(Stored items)
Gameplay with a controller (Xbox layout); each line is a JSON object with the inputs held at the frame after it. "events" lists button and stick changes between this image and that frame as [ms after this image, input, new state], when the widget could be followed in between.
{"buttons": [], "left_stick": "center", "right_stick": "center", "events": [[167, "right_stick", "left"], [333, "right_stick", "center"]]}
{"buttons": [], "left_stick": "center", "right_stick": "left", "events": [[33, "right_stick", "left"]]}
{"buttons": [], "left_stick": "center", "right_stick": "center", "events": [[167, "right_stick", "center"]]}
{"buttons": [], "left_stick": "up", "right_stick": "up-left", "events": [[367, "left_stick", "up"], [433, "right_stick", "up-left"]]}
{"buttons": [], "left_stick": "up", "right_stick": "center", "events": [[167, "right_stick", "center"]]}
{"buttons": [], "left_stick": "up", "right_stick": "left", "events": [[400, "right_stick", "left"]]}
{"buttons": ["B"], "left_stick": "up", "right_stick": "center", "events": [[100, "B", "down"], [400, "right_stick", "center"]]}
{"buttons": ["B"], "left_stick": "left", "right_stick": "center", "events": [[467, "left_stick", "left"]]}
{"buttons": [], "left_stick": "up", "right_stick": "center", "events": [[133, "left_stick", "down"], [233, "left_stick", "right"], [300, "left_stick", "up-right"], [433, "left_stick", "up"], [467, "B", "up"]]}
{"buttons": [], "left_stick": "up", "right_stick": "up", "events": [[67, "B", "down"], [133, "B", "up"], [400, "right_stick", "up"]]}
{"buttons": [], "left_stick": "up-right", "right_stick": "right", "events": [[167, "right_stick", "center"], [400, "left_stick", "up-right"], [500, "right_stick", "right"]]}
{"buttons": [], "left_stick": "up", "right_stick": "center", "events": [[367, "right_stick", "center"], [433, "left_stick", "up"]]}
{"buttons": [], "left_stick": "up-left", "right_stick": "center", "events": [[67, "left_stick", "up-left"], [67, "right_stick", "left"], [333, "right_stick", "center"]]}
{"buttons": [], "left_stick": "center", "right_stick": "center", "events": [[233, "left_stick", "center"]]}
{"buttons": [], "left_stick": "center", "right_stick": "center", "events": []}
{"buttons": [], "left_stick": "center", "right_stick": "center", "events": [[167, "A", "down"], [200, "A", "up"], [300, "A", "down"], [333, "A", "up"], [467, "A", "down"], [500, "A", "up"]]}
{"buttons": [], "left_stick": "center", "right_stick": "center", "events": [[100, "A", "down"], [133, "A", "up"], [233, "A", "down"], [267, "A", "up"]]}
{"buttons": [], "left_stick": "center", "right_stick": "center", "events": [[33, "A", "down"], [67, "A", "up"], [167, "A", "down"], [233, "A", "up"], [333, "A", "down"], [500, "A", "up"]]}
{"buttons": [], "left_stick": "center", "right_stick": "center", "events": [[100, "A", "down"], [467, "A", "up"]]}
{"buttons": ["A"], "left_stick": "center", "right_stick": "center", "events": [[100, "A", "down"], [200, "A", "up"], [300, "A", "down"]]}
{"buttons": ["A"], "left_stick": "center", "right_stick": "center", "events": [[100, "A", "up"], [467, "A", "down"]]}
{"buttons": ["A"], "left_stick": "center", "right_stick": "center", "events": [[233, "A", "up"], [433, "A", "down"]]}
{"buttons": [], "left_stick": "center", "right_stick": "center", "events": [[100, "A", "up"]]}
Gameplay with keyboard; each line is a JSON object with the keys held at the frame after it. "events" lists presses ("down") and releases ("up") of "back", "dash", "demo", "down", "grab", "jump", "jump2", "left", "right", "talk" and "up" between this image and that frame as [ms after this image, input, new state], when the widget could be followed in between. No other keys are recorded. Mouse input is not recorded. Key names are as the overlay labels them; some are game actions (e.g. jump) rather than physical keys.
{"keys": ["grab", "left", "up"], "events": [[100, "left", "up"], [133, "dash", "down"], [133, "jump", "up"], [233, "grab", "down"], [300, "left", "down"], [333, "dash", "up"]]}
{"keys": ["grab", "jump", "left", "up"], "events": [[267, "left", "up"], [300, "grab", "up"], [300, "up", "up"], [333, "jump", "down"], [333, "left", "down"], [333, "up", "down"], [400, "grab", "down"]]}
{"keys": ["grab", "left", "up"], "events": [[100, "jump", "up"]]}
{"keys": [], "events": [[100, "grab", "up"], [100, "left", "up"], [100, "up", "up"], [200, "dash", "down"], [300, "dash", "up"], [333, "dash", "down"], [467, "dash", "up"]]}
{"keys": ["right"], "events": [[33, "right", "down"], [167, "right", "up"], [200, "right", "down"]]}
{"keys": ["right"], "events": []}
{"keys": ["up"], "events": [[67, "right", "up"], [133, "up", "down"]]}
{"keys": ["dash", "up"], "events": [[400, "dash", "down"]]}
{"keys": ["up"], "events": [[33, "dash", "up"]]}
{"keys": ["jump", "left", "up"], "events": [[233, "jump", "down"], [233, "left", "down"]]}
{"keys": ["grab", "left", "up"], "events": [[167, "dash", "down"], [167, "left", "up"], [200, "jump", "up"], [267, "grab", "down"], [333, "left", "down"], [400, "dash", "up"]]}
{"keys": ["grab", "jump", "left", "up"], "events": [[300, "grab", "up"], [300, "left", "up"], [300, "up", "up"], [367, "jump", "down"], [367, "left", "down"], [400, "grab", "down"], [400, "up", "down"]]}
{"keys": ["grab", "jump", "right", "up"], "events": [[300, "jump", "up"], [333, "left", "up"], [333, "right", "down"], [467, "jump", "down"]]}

TRY IT:
Write out all the records above again, exactly as they stand.

OUTPUT FOR THIS TASK:
Gameplay with a controller (Xbox layout); each line is a JSON object with the inputs held at the frame after it. "events" lists button and stick changes between this image and that frame as [ms after this image, input, new state], when the widget could be followed in between.
{"buttons": [], "left_stick": "center", "right_stick": "center", "events": [[167, "right_stick", "left"], [333, "right_stick", "center"]]}
{"buttons": [], "left_stick": "center", "right_stick": "left", "events": [[33, "right_stick", "left"]]}
{"buttons": [], "left_stick": "center", "right_stick": "center", "events": [[167, "right_stick", "center"]]}
{"buttons": [], "left_stick": "up", "right_stick": "up-left", "events": [[367, "left_stick", "up"], [433, "right_stick", "up-left"]]}
{"buttons": [], "left_stick": "up", "right_stick": "center", "events": [[167, "right_stick", "center"]]}
{"buttons": [], "left_stick": "up", "right_stick": "left", "events": [[400, "right_stick", "left"]]}
{"buttons": ["B"], "left_stick": "up", "right_stick": "center", "events": [[100, "B", "down"], [400, "right_stick", "center"]]}
{"buttons": ["B"], "left_stick": "left", "right_stick": "center", "events": [[467, "left_stick", "left"]]}
{"buttons": [], "left_stick": "up", "right_stick": "center", "events": [[133, "left_stick", "down"], [233, "left_stick", "right"], [300, "left_stick", "up-right"], [433, "left_stick", "up"], [467, "B", "up"]]}
{"buttons": [], "left_stick": "up", "right_stick": "up", "events": [[67, "B", "down"], [133, "B", "up"], [400, "right_stick", "up"]]}
{"buttons": [], "left_stick": "up-right", "right_stick": "right", "events": [[167, "right_stick", "center"], [400, "left_stick", "up-right"], [500, "right_stick", "right"]]}
{"buttons": [], "left_stick": "up", "right_stick": "center", "events": [[367, "right_stick", "center"], [433, "left_stick", "up"]]}
{"buttons": [], "left_stick": "up-left", "right_stick": "center", "events": [[67, "left_stick", "up-left"], [67, "right_stick", "left"], [333, "right_stick", "center"]]}
{"buttons": [], "left_stick": "center", "right_stick": "center", "events": [[233, "left_stick", "center"]]}
{"buttons": [], "left_stick": "center", "right_stick": "center", "events": []}
{"buttons": [], "left_stick": "center", "right_stick": "center", "events": [[167, "A", "down"], [200, "A", "up"], [300, "A", "down"], [333, "A", "up"], [467, "A", "down"], [500, "A", "up"]]}
{"buttons": [], "left_stick": "center", "right_stick": "center", "events": [[100, "A", "down"], [133, "A", "up"], [233, "A", "down"], [267, "A", "up"]]}
{"buttons": [], "left_stick": "center", "right_stick": "center", "events": [[33, "A", "down"], [67, "A", "up"], [167, "A", "down"], [233, "A", "up"], [333, "A", "down"], [500, "A", "up"]]}
{"buttons": [], "left_stick": "center", "right_stick": "center", "events": [[100, "A", "down"], [467, "A", "up"]]}
{"buttons": ["A"], "left_stick": "center", "right_stick": "center", "events": [[100, "A", "down"], [200, "A", "up"], [300, "A", "down"]]}
{"buttons": ["A"], "left_stick": "center", "right_stick": "center", "events": [[100, "A", "up"], [467, "A", "down"]]}
{"buttons": ["A"], "left_stick": "center", "right_stick": "center", "events": [[233, "A", "up"], [433, "A", "down"]]}
{"buttons": [], "left_stick": "center", "right_stick": "center", "events": [[100, "A", "up"]]}
Gameplay with keyboard; each line is a JSON object with the keys held at the frame after it. "events" lists presses ("down") and releases ("up") of "back", "dash", "demo", "down", "grab", "jump", "jump2", "left", "right", "talk" and "up" between this image and that frame as [ms after this image, input, new state], when the widget could be followed in between. No other keys are recorded. Mouse input is not recorded. Key names are as the overlay labels them; some are game actions (e.g. jump) rather than physical keys.
{"keys": ["grab", "left", "up"], "events": [[100, "left", "up"], [133, "dash", "down"], [133, "jump", "up"], [233, "grab", "down"], [300, "left", "down"], [333, "dash", "up"]]}
{"keys": ["grab", "jump", "left", "up"], "events": [[267, "left", "up"], [300, "grab", "up"], [300, "up", "up"], [333, "jump", "down"], [333, "left", "down"], [333, "up", "down"], [400, "grab", "down"]]}
{"keys": ["grab", "left", "up"], "events": [[100, "jump", "up"]]}
{"keys": [], "events": [[100, "grab", "up"], [100, "left", "up"], [100, "up", "up"], [200, "dash", "down"], [300, "dash", "up"], [333, "dash", "down"], [467, "dash", "up"]]}
{"keys": ["right"], "events": [[33, "right", "down"], [167, "right", "up"], [200, "right", "down"]]}
{"keys": ["right"], "events": []}
{"keys": ["up"], "events": [[67, "right", "up"], [133, "up", "down"]]}
{"keys": ["dash", "up"], "events": [[400, "dash", "down"]]}
{"keys": ["up"], "events": [[33, "dash", "up"]]}
{"keys": ["jump", "left", "up"], "events": [[233, "jump", "down"], [233, "left", "down"]]}
{"keys": ["grab", "left", "up"], "events": [[167, "dash", "down"], [167, "left", "up"], [200, "jump", "up"], [267, "grab", "down"], [333, "left", "down"], [400, "dash", "up"]]}
{"keys": ["grab", "jump", "left", "up"], "events": [[300, "grab", "up"], [300, "left", "up"], [300, "up", "up"], [367, "jump", "down"], [367, "left", "down"], [400, "grab", "down"], [400, "up", "down"]]}
{"keys": ["grab", "jump", "right", "up"], "events": [[300, "jump", "up"], [333, "left", "up"], [333, "right", "down"], [467, "jump", "down"]]}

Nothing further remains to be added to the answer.